Microplastics 101

Updated: Nov 2, 2020

Microplastics, we’ve all seen the articles and reports about them plaguing our oceans. But how are they formed and what makes them so detrimental to the marine world? – Well this post is will cover this and hopefully, when you finish reading it you will know all there is to know about microplastics and spread the word!

What are mircoplastics?

Microplastics are plastics with a diameter of less than 5mm, meaning some can’t be seen with the human eye! They are split into two categories: primary and secondary. Primary microplastics are plastics that are purposely made to be less than 5mm, they are most commonly found in face washes (these are called microbeads and should be avoided at all costs!!!) and in industrial cleaners. Secondary microplastics are made from larger plastics breaking down into smaller pieces. Plastics are entering the oceans from beach litter, waste dumped from boats and litter blown from the land into the seas. A whopping 280 million tonnes of plastic is entering the oceans each year!! These are the types of microplastics that we can help reduce by using/throwing away less plastic (check out our other post on for some hints and tips on how to reduce your plastics waste!).

Where do microplastics come from?

So, how does plastics, a material that is supposed to stick around for centuries end up breaking down into so many tiny pieces? Larger bits of plastics have a larger surface area, it's this larger surface area that makes them vulnerable to things like UV radiation, physical abrasion and waves. Once they have broken down into smaller pieces they become less affected by these factors, this is one of the reasons microplastics have a life span of over 500 years. One of the most surprising causes for the release of microplastics (at least to me!) is from washing your clothes! A lot of clothes nowadays are made from plastic derived materials such as Lycra, polyester, nylon and viscose, as they are strong and cheap to produce.
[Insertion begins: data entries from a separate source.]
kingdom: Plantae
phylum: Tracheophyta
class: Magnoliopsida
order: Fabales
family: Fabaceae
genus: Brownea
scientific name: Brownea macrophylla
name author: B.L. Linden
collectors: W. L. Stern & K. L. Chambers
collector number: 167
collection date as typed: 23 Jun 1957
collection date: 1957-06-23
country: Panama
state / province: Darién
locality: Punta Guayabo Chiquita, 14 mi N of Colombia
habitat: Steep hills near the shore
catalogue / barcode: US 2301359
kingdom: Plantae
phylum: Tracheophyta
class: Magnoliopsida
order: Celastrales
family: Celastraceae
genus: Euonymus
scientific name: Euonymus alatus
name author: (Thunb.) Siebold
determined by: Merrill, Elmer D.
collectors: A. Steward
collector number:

This, however, comes with a price! Every time you wash clothing made of these materials, they breakdown and release fibres which eventually end up in the ocean. A 6 kg wash can release a massive 728,000 plastic fibres!

Microplastics found while carrying out my MSc dissertation in Greece. The second photo is my own finger covered in plastic fibres!

Why are microplastics bad news for the ocean?

These tiny pieces of plastic are in the ocean, but if they are so small why does it matter? Their small size is exactly what makes them so dangerous! Microplastics’ size makes them perfect for fish and marine mammals to accidentally ingest them. Many larger marine species (such as manta rays and whale sharks) are filter feeders meaning they take in large amounts of water and then filter out their prey based on its size. Unfortunately, microplastics are a similar diameter to their prey, zooplankton. This has led to plastic contaminating the entire food chain from corals all the way up to the biggest marine creates like whales, they’re even in the food we eat and the water we drink. Microplastics once consumed can slow down growth rates, cause blockages in digestive tracts and affect reproduction! Microplastics have been found in the deepest parts of the ocean. Scientists have discovered crustaceans containing man-made fibres in some of the worlds deepest trenches, it’s terrifying!

Is there any hope?

YES! The amount of plastic in the ocean is heart-breaking especially as we are the sole reason this is happening, but we must not give up! Reducing the amount of plastic you use and making sure the plastic you do use is disposed of in a sustainable way (many plastics can be recycled and you can check which ones here) will help reduce the amount that reaches the ocean. If you want a more get and go approach beach clean-ups are always a great way to do your bit (beach clean-ups near you can be found online - here is a website for people in the UK). However, if you don’t live near a beach (we don’t, and it makes us very sad) you can pick up plastic you see while out and about or even walking your dog! These may seem like small and insignificant things to combat a huge problem but if done by everyone it could really help make a change. It is never too late to do your bit!